Powers hesitated. ‘Oh, it — er — it’s for his own protection. Sometimes he gets rather bad headaches. His predecessors all—’ He broke off and turned away. ‘Let’s have a look at some of the other inmates.’

He moved down the line of tanks, beckoning Coma with him. ‘We’ll start at the beginning.’ He lifted the glass lid off one of the tanks, and Coma peered down into a shallow bath of water, where a small round organism with slender tendrils was nestling in a rockery of shells and pebbles.

‘Sea anemone. Or was. Simple coelenterate with an open-ended body cavity.’ He pointed down to a thickened ridge of tissue around the base. ‘It’s sealed up the cavity, converted the channel into a rudimentary notochord, first plant ever to develop a nervous system. Later the tendrils will knot themselves into a ganglion, but already they’re sensitive to colour. Look.’ He borrowed the violet handkerchief in Coma’s breast-pocket, spread it across the tank. The tendrils flexed and stiffened, began to weave slowly, as if they were trying to focus.

‘The strange thing is that they’re completely insensitive to white light. Normally the tendrils register shifting pressure gradients, like the tympanic diaphragms in your ears. Now it’s almost as if they can hear primary colours, suggests it’s re-adapting itself for a non-aquatic existence in a static world of violent colour contrasts.’

Coma shook her head, puzzled. ‘Why, though?’

‘Hold on a moment. Let me put you in the picture first.’ They moved along the bench to a series of drum-shaped cages made of wire mosquito netting. Above the first was a large white cardboard screen bearing a blown-up microphoto of a tall pagoda-like chain, topped by the legend: ‘Drosophila: 15 ršntgens!min.’
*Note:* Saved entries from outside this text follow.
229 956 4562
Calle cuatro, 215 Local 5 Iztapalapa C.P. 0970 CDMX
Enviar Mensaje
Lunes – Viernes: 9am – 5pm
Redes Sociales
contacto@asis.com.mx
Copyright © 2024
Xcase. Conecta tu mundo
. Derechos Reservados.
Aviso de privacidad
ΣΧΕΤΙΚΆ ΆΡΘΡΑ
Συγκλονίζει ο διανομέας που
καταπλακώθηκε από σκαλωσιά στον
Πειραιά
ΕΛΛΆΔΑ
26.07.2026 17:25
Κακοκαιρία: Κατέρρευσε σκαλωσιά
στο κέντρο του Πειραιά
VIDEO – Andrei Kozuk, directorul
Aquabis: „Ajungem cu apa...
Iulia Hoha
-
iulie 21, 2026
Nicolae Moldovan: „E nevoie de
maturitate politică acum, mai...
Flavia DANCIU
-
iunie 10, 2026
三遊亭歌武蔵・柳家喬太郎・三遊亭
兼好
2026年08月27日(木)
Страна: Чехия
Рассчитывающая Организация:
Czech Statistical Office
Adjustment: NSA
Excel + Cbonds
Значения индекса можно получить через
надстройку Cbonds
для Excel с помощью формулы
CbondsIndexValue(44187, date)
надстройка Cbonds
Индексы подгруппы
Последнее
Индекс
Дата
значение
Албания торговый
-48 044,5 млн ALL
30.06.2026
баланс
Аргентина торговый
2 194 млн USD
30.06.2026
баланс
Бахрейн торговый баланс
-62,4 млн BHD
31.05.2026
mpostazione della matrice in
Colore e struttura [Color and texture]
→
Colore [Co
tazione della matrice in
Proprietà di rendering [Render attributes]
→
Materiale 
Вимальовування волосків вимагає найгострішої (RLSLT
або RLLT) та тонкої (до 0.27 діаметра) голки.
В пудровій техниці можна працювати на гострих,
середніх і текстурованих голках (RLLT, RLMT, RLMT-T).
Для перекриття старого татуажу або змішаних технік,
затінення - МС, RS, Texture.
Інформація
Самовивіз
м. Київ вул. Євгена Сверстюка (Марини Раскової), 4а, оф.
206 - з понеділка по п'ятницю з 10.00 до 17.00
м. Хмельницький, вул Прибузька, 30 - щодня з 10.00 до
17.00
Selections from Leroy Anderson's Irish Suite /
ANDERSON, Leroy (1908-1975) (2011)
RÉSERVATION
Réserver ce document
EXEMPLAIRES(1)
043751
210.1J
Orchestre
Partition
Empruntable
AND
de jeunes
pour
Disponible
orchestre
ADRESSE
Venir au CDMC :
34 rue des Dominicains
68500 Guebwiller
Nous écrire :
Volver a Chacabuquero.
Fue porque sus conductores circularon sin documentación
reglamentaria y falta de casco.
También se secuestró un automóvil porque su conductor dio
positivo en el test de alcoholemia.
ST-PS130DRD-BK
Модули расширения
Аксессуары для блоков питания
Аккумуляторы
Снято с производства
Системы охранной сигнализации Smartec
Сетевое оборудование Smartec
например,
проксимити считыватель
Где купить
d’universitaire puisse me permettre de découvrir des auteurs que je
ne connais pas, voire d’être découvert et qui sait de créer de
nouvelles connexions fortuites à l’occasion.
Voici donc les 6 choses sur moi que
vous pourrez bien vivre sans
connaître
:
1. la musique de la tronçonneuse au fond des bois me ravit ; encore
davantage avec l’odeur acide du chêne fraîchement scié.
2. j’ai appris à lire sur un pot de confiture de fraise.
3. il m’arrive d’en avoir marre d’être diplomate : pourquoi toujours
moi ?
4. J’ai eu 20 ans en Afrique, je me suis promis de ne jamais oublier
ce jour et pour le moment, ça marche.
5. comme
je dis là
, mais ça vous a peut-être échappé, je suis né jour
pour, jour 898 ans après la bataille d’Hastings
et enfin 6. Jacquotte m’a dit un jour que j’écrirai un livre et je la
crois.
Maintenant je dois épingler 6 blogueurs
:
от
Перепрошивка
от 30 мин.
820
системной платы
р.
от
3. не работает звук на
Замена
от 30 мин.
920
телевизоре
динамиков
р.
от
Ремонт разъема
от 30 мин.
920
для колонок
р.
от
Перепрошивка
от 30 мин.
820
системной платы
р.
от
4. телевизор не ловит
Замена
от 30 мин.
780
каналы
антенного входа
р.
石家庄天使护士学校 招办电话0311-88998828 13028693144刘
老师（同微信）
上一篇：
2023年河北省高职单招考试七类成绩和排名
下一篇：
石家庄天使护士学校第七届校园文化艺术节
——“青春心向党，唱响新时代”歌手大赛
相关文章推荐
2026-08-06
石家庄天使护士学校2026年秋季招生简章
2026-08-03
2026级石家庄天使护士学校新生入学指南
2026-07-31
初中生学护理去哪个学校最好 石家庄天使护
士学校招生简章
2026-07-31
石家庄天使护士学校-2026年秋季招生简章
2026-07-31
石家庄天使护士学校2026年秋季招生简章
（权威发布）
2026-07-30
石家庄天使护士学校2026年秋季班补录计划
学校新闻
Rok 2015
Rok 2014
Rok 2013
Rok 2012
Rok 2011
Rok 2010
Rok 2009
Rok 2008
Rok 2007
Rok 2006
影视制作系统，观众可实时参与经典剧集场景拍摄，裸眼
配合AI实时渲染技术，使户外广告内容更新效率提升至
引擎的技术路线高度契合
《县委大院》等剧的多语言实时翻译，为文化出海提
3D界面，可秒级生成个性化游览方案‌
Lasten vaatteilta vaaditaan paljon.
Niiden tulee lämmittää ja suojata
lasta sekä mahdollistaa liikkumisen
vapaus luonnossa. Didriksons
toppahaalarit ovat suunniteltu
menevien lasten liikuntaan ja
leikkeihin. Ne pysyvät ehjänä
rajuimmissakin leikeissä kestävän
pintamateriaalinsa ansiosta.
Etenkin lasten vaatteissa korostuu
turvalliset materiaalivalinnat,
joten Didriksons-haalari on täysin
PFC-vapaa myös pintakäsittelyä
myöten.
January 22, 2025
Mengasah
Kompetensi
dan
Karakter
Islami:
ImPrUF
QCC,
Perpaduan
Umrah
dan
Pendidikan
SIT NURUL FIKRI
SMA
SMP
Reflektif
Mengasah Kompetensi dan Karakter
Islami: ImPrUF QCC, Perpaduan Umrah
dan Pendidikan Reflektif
Powers tapped a small perspex window in the drum. ‘Fruitfly. Its huge chromosomes make it a useful test vehicle.’ He bent down, pointed to a grey V-shaped honeycomb suspended from the roof. A few flies emerged from entrances, moving about busily. ‘Usually it’s solitary, a nomadic scavenger. Now it forms itself into well-knit social groups, has begun to secrete a thin sweet lymph something like honey.’

‘What’s this?’ Coma asked, touching the screen.

‘Diagram of a key gene in the operation.’ He traced a spray of arrows leading from a link in the chain. The arrows were labelled: ‘Lymph gland’ and subdivided ‘sphincter muscles, epithelium, templates.’

‘It’s rather like the perforated sheet music of a player-piano,’ Powers commented, ‘or a computer punch tape. Knock out one link with an X-ray beam, lose a characteristic, change the score.’

Coma was peering through the window of the next cage and pulling an unpleasant face. Over her shoulder Powers saw she was watching an enormous spider-like insect, as big as a hand, its dark hairy legs as thick as fingers. The compound eyes had been built up so that they resembled giant rubies.